I am pretty new to C++17 and am attempting to understand the decltype keyword and how it pairs with auto .

Below is a snippet of code that produces an unexpected result.

#include <typeinfo>
#include <iostream>
#include <algorithm>

using namespace std;

int main() {

  int16_t mid = 4;
  auto low = mid - static_cast<int16_t>(2);
  auto hi = mid + static_cast<int16_t>(2);

  int16_t val;
  cin >> val;

  val = std::clamp(val,low,hi);

  return 0;
}

Surprisingly, the compiler tells me there is a mismatch in clamp and that low and high are int . If I change auto to int16_t all is good in the world and all the types are int16_t as expected.

The question I'm posing is, why does auto cast low and hi to int when all of the types are int16_t ? Is this a good use case for decltype ?

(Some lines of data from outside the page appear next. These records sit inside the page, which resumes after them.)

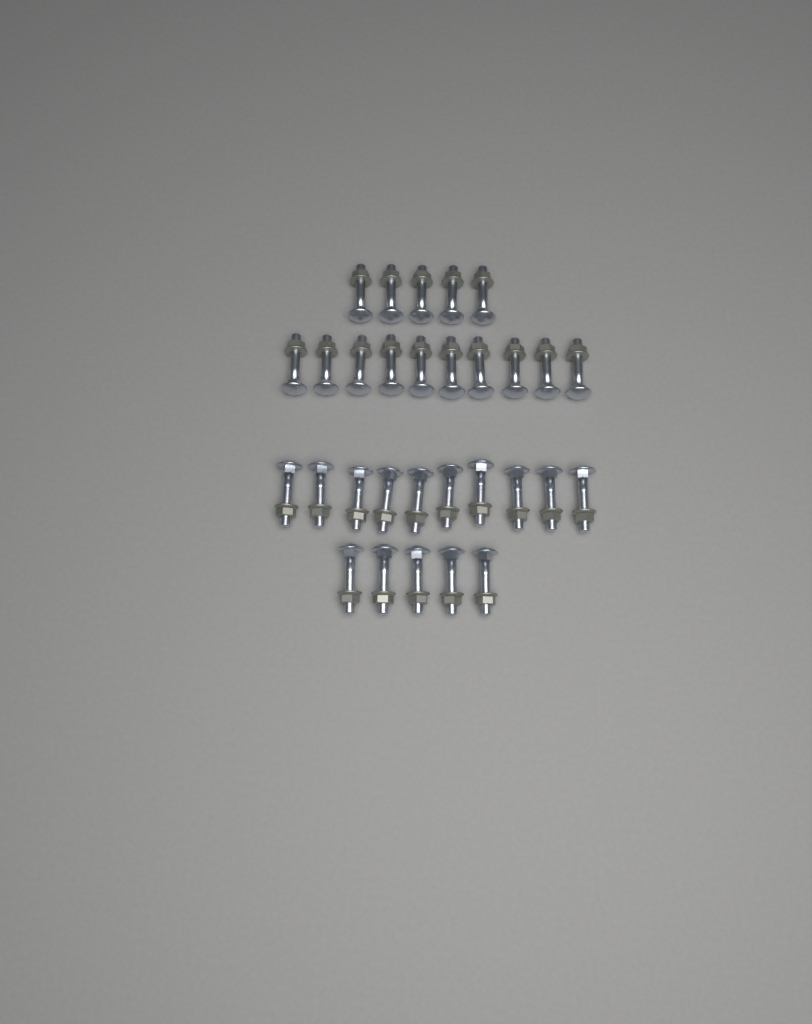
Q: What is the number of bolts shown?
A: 30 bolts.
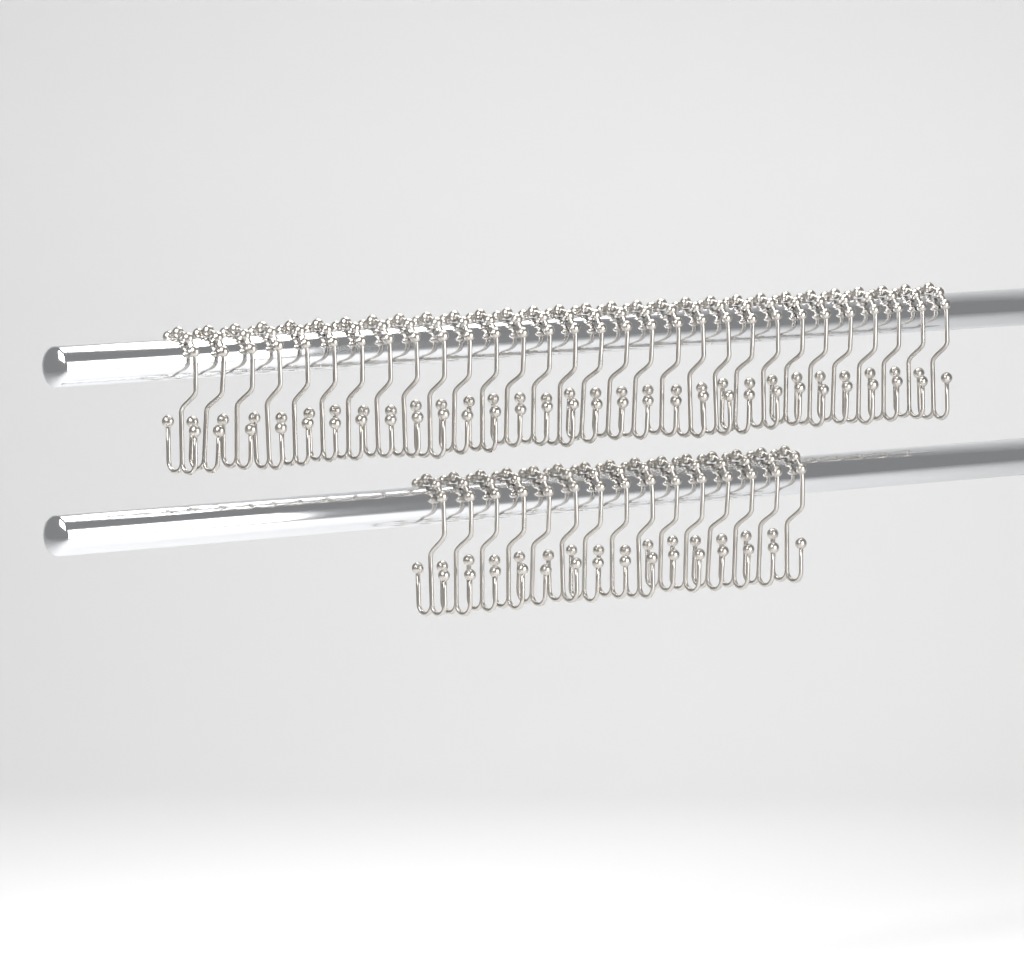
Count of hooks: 45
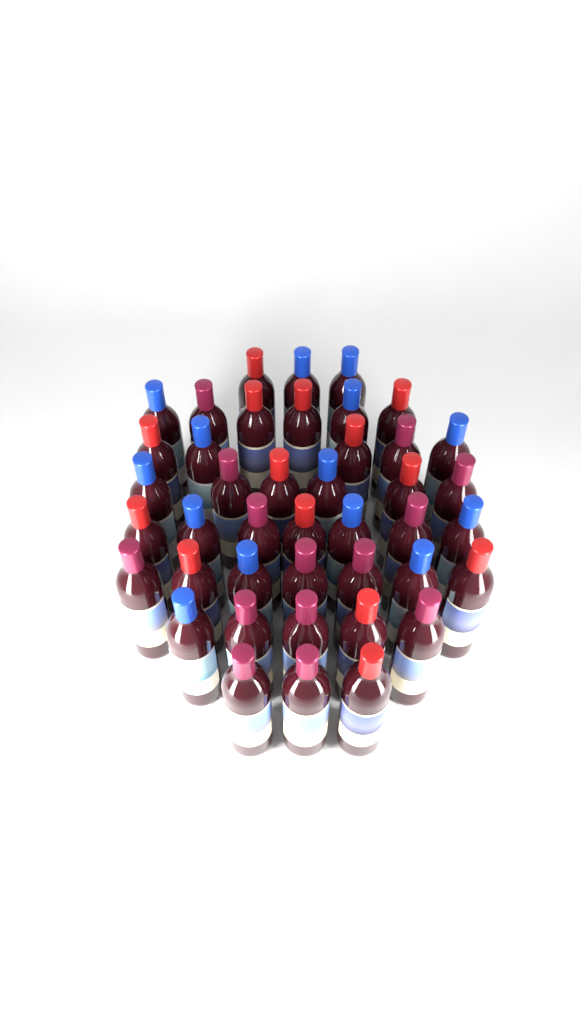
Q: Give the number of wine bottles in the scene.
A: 42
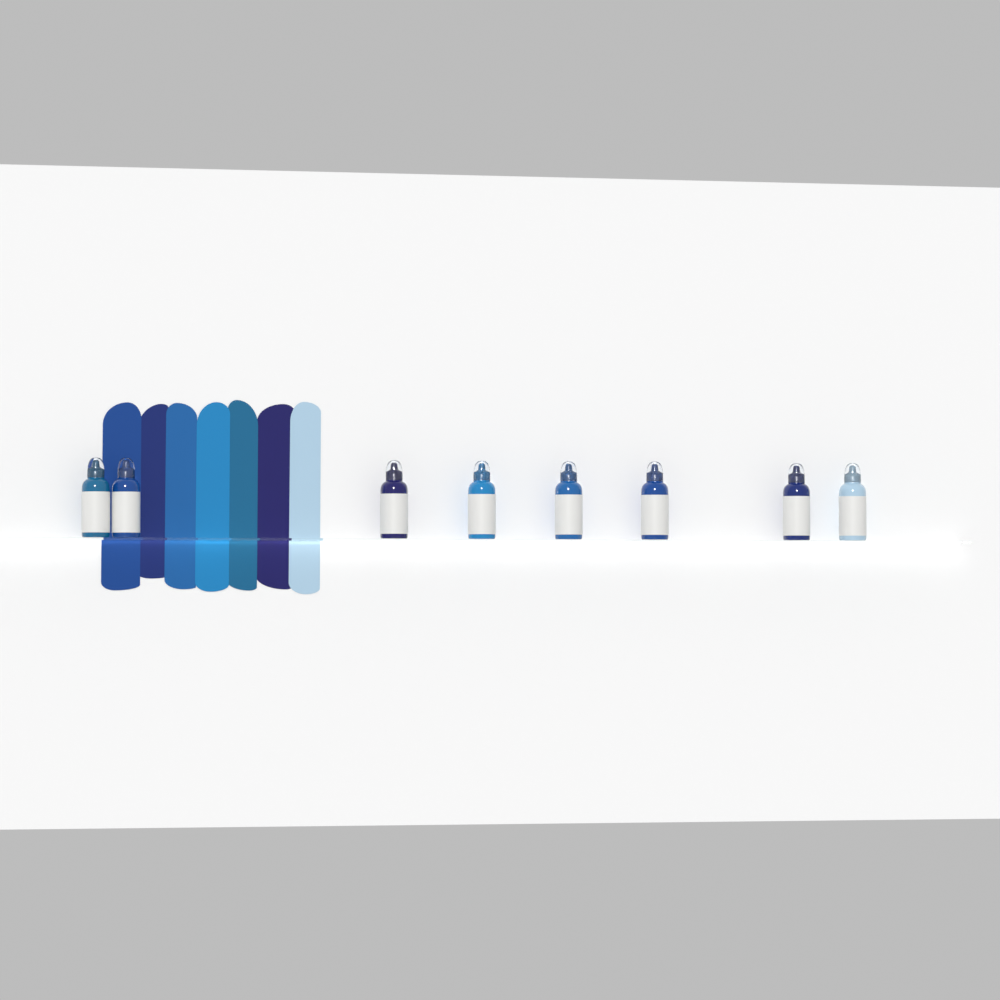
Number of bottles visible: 8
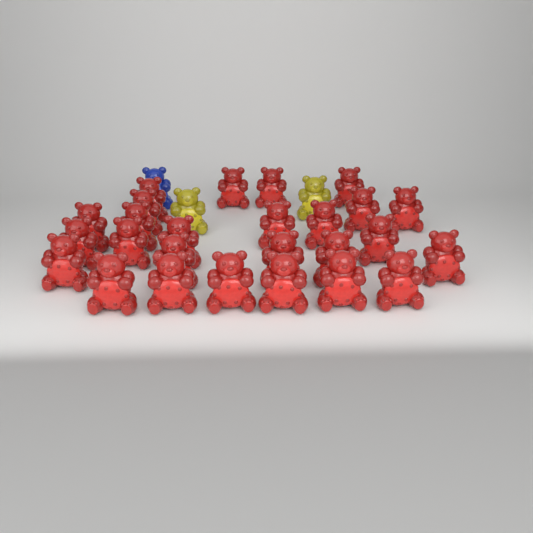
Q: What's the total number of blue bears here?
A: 1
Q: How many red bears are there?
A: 26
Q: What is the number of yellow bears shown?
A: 2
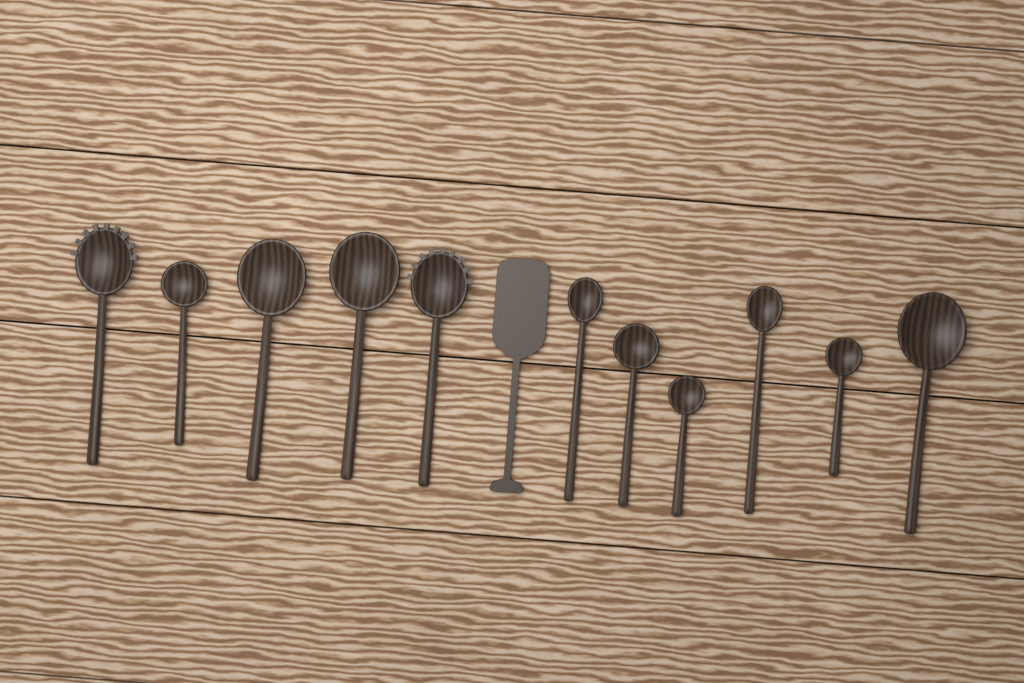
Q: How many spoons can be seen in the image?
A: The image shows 11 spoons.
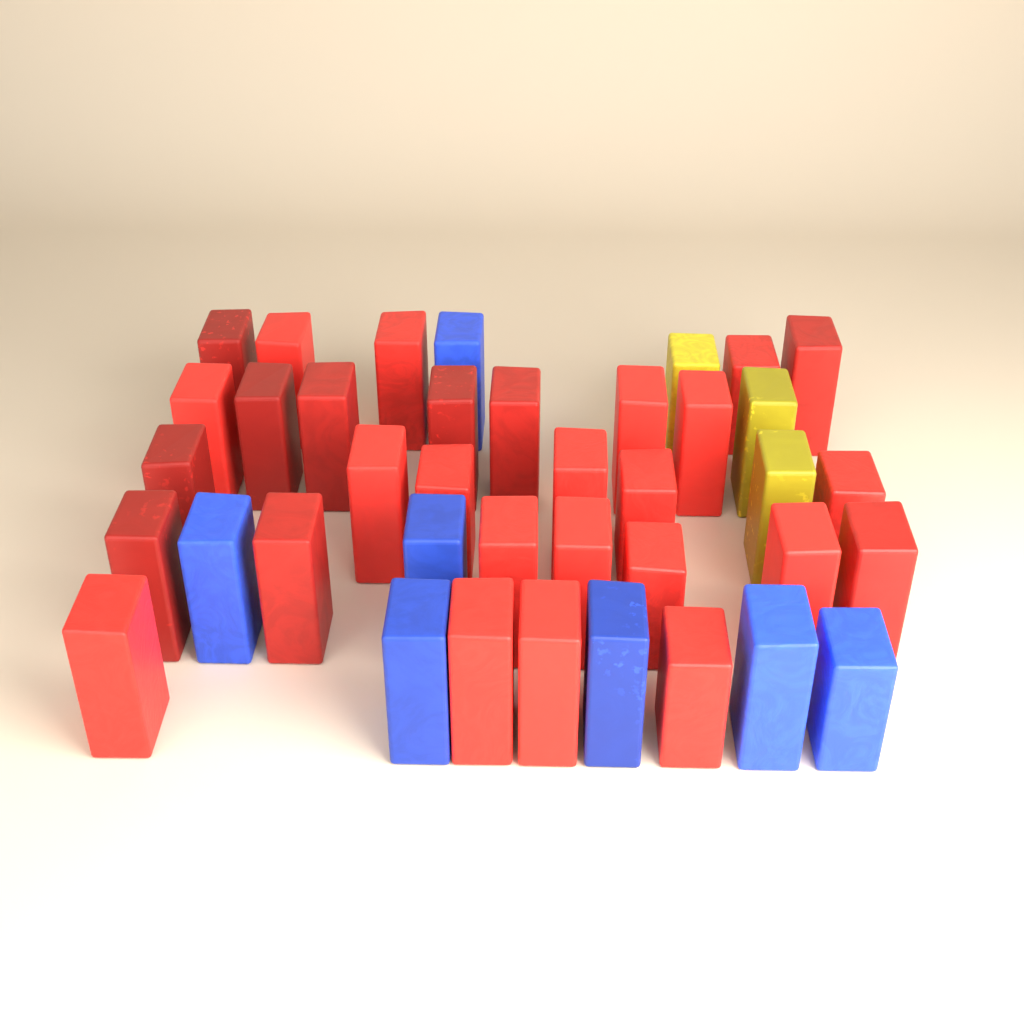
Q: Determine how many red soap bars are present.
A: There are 29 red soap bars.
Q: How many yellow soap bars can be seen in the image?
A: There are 3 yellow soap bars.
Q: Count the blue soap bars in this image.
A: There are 7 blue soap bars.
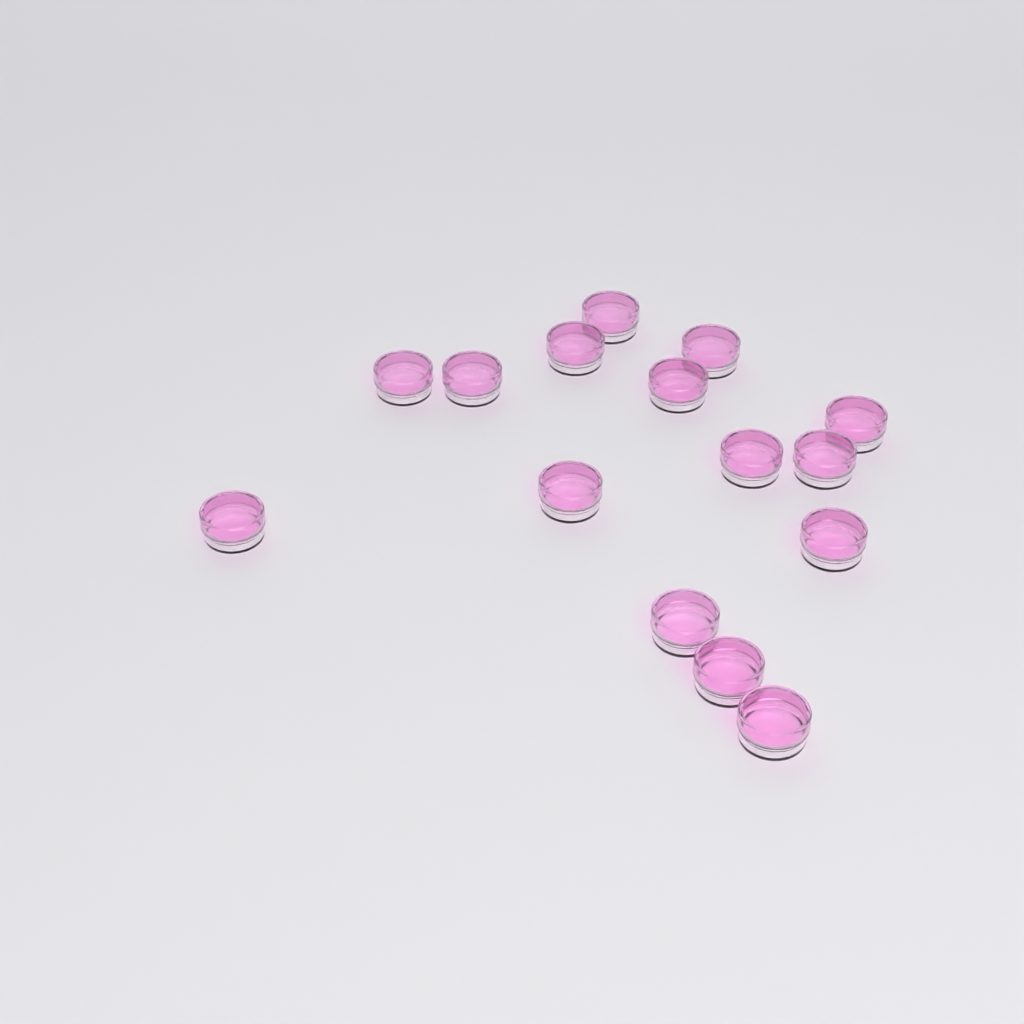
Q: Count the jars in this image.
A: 15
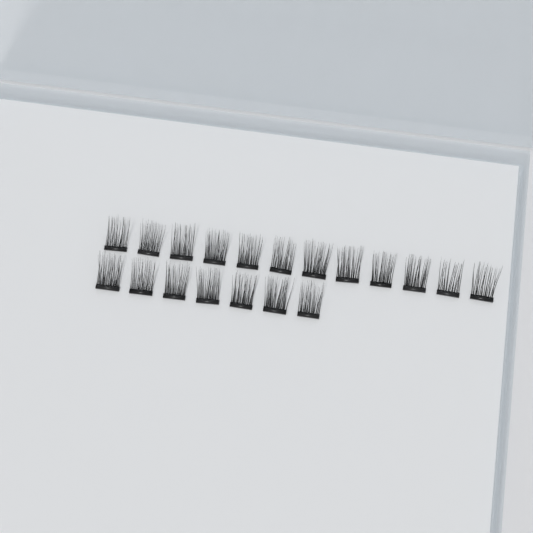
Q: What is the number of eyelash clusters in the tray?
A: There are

Even after reading cppreference.com, I don't fully understand how decltype works, so excuse my ignorance.

Answer 1

The problem isn't with auto here. When you subtract two int16_t values, the result is an int . We can demonstrate it with this code here :

#include <iostream>
#include <cstdint>
using namespace std;

template<class T>
void print_type(T) {
    std::cout << __PRETTY_FUNCTION__ << std::endl; 
}

int main() {
    int16_t a = 10;
    int16_t b = 20;
    print_type(a);
    print_type(b);
    print_type(a - b); 
    return 0;
}

a and b are both short int s, but when you add or subtract them it produces a regular int . This is to help prevent overflow / and is also for backwards compatibility.

Answer 2

This phenomenon is called the usual arithmetic conversions . It is defined in the C and C++ standards and (roughly said) converts anything smaller than an int to an int . It converts larger types as well. Take some time and read about it, you'll need it quite often.